A more promising direction might be what I'll term "capability-aware governance" - frameworks that explicitly account for the possibility that maintaining control past certain capability thresholds actively increases x-risk.

To be clear, I'm not arguing for completely unrestrained development. Instead, I'm suggesting that our loss function for AI governance needs to account for the risk of extended control periods. The optimal policy might involve identifying key capability thresholds beyond which attempting to maintain control becomes net-negative from an x-risk perspective.

This has interesting implications for current work on corrigibility. If maintaining control is itself a source of x-risk, we may need to rethink our approach to building systems that remain under human control indefinitely.

In a similar vein of indirect normativity, the goal is not to maintain control until we can specify our values correctly but rather to create states under which superior ethical decision-making frameworks can emerge safely. Rather than aiming to control superintelligence, we need to ensure the conditions under which it can develop ethical frameworks superior to human morals.

Most AI researchers doubt that superintelligence will be controllable or at least acknowledge a substantial risk that it won’t be. While shaping the initial conditions for an AGI to develop robust ethical principles is important and warrants serious attention, the more immediate priority is mitigating catastrophic risks from AGI before refining the ethical trajectory of superintelligence.

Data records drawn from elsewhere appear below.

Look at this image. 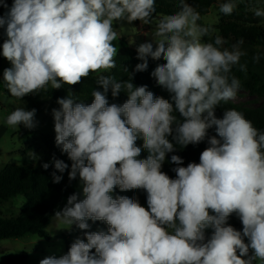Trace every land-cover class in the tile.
<instances>
[{
    "label": "clouds",
    "instance_id": "clouds-1",
    "mask_svg": "<svg viewBox=\"0 0 264 264\" xmlns=\"http://www.w3.org/2000/svg\"><path fill=\"white\" fill-rule=\"evenodd\" d=\"M177 6L175 13L156 18V0H13L10 7L0 0L7 9L0 15L7 36L2 55L12 65L3 79L12 97L22 100L49 84L74 86L114 68V22L140 21L155 27L152 41L137 47L143 62L134 71H145L149 57L166 61L151 75L172 94L183 118L178 121L173 104L147 86L113 76L97 77L103 91L92 92L91 104L71 94L57 99L56 144L72 161L69 179L79 176L84 198L69 196L55 217L80 230L89 229V220L103 221L108 229L86 231V242L78 238L67 254L40 264H264V132L235 108L225 109L222 118L215 115L220 102L234 100L241 88L231 73L235 65L247 71L240 63L243 40L230 48L220 35L206 41L216 30L199 23L200 12L186 0ZM236 7L237 0H223L219 12L231 15ZM253 11L264 17V9ZM109 90L113 97L125 91L127 101L110 105ZM35 113L16 108L6 123L31 129ZM213 127L216 136L207 138L199 163L180 166L182 158L172 155L176 178L161 171L176 145L199 144ZM144 150L147 157L139 159ZM54 167L63 173L69 166L57 159ZM61 179L53 173L54 183ZM117 187L143 189L147 208L137 199L114 198ZM233 213L242 231L228 224Z\"/></svg>",
    "mask_w": 264,
    "mask_h": 264
},
{
    "label": "trees",
    "instance_id": "trees-1",
    "mask_svg": "<svg viewBox=\"0 0 264 264\" xmlns=\"http://www.w3.org/2000/svg\"><path fill=\"white\" fill-rule=\"evenodd\" d=\"M215 0H186L201 14L202 25L207 26L203 22V17L206 16ZM10 7L13 0H6ZM178 0H156V14L155 17L159 18L162 14H173L178 10ZM7 9L0 7V15H3ZM133 25L148 29L150 25H144L140 21L132 22ZM215 35L223 37L227 43L225 47H231L232 44L239 40H243V44L248 47H260L264 49V27L256 22H247L243 18L236 16L229 20L221 21L218 26V33L211 34L204 39L206 41L214 40ZM7 39L4 32L3 41ZM246 55L241 57V64H246L247 71H241L239 65H235L232 68V75L237 77L241 82L240 90L249 92L252 95H259L264 97V79L257 71L259 61L254 60L257 53L248 50ZM143 61L137 58V52L131 51L127 47H122L118 50L115 56V67L109 70H102L101 72L91 73L87 78L74 86L64 84L59 89H52L49 84L46 89H41L38 92L26 95L22 100L12 97L8 92L6 82H3V92L19 101L26 102L27 110H36V114L45 111L46 105L43 102L45 99L55 100L58 98H66L69 94L73 95L76 102H82L86 105L91 104L94 97L92 92L94 90L103 91V89L97 84V77L100 75L113 76L117 81L131 82L135 87L147 86V90L153 92L157 97H162L173 104V114L177 117L178 121H182L183 118L175 111V102L172 100V94L162 86L158 85L156 79L151 75L154 69L159 65L166 63L162 58L160 60H153L148 58V67L145 71L136 72L135 66ZM127 71H126V70ZM107 99L109 104L122 105L127 101L128 96L125 91H121L117 97H113L111 90L107 93ZM235 108L242 112L246 119L250 120L253 125L260 131L264 132V109H248L236 106L230 101H221L220 105L216 108L215 115L217 118H222L225 109ZM175 128V125H173ZM216 136L215 127L208 129L207 137L203 142L199 144H189L186 147L180 145L175 146L173 153H168L166 159L162 165L161 171L166 173L170 178H176V173L173 171L177 165L171 162L172 155H178L182 158L183 164L180 166L186 167L189 163L200 162V154L208 147L207 138ZM43 142L46 146L45 153L37 159L36 162L29 165L21 166L15 164H6L0 169V203L8 202L17 195L24 196L26 202L21 207L20 213L17 217L3 218L0 217V241L23 237L26 235H36L39 238L50 241L52 238L47 232V227L55 217V210L48 202L49 197H58L60 200H68V197L73 194H80L79 199L82 196V183L77 176L76 179H69V171L71 169L72 161L68 158L66 153L61 151V148L57 146L55 137L51 135H44ZM219 138V137H217ZM172 140V137H169ZM175 144V141H172ZM137 146L143 144L142 139L137 140ZM148 153L146 150L141 152L139 159H145ZM62 160L68 164V169L63 173H60L54 167V160ZM47 163L49 167L45 169L43 164ZM53 173L61 176L62 179L59 183L53 182ZM113 197L127 196L129 198L137 199L141 206L147 208V193L143 189H134L129 191H120L117 187L113 193ZM91 224L102 226L108 229V225L103 221H91ZM228 224L233 226L236 230L242 231L243 225L237 214L233 213L228 218ZM75 233L80 236H85L87 230H80L76 225L74 227ZM211 229L206 230V237H210ZM67 253L71 247L69 242L66 243ZM94 251V250H93ZM3 250L0 249V254ZM2 264H16L12 259H7Z\"/></svg>",
    "mask_w": 264,
    "mask_h": 264
},
{
    "label": "rangeland",
    "instance_id": "rangeland-1",
    "mask_svg": "<svg viewBox=\"0 0 264 264\" xmlns=\"http://www.w3.org/2000/svg\"><path fill=\"white\" fill-rule=\"evenodd\" d=\"M223 0H215L210 12L203 17V22L207 26H211L218 33V26L221 21L232 19L236 16L243 18L247 22H256L264 27V17H256L254 9H264V0H237V7L231 15H224L219 12V4ZM114 29L117 31L119 38L113 41V45L119 50L127 47L133 52H137V47L145 42H151L152 32L155 25L152 24L148 29L140 28L133 23L126 21L114 22ZM5 29L0 28V169L6 164L29 165L37 161L45 151L46 146L43 142L44 135L56 137L54 130L53 109H59L60 105L55 100L45 99V111L36 114L34 117L35 126L31 129L25 128L23 125L18 127L9 126L6 123L7 116L16 108L23 107L25 110L26 102L19 101L9 97L3 92V73L7 68L12 67L11 63L2 55V45L4 43ZM155 47V44L153 45ZM241 50L247 52L252 50L259 56L258 73L264 79V49L256 47H248L241 45ZM118 52V51H117ZM236 106L248 109H264V97L252 95L249 92L239 90L234 100H229ZM83 195L80 199H83ZM24 196L17 195L8 202L0 203V217L12 218L17 217L21 207L25 204ZM48 202L55 212L62 210L67 201L60 200L58 197H49ZM89 232H107L102 226L91 224ZM75 224L68 225L56 217L53 218L47 227V232L51 236V240L39 238L36 235H26L0 241V264L5 263L7 259H12L16 264H40V261L49 256L60 257L67 254L66 243L71 245L78 238L85 239L74 231Z\"/></svg>",
    "mask_w": 264,
    "mask_h": 264
}]
</instances>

The Control Paradox suggests that prolonged control attempts may drive higher existential risk. If true, our priority should be rethinking governance not as control maximization but as x-risk minimization, which implies allowing a faster transition from AGI to superintelligence.

This shift in framing could have profound implications for AI alignment strategies, corrigibility research, and global AI policy. If maintaining control is itself a source of x-risk, then the safest path is not to control AGI for as long as possible but to get out of the dangerous middle ground as quickly as possible.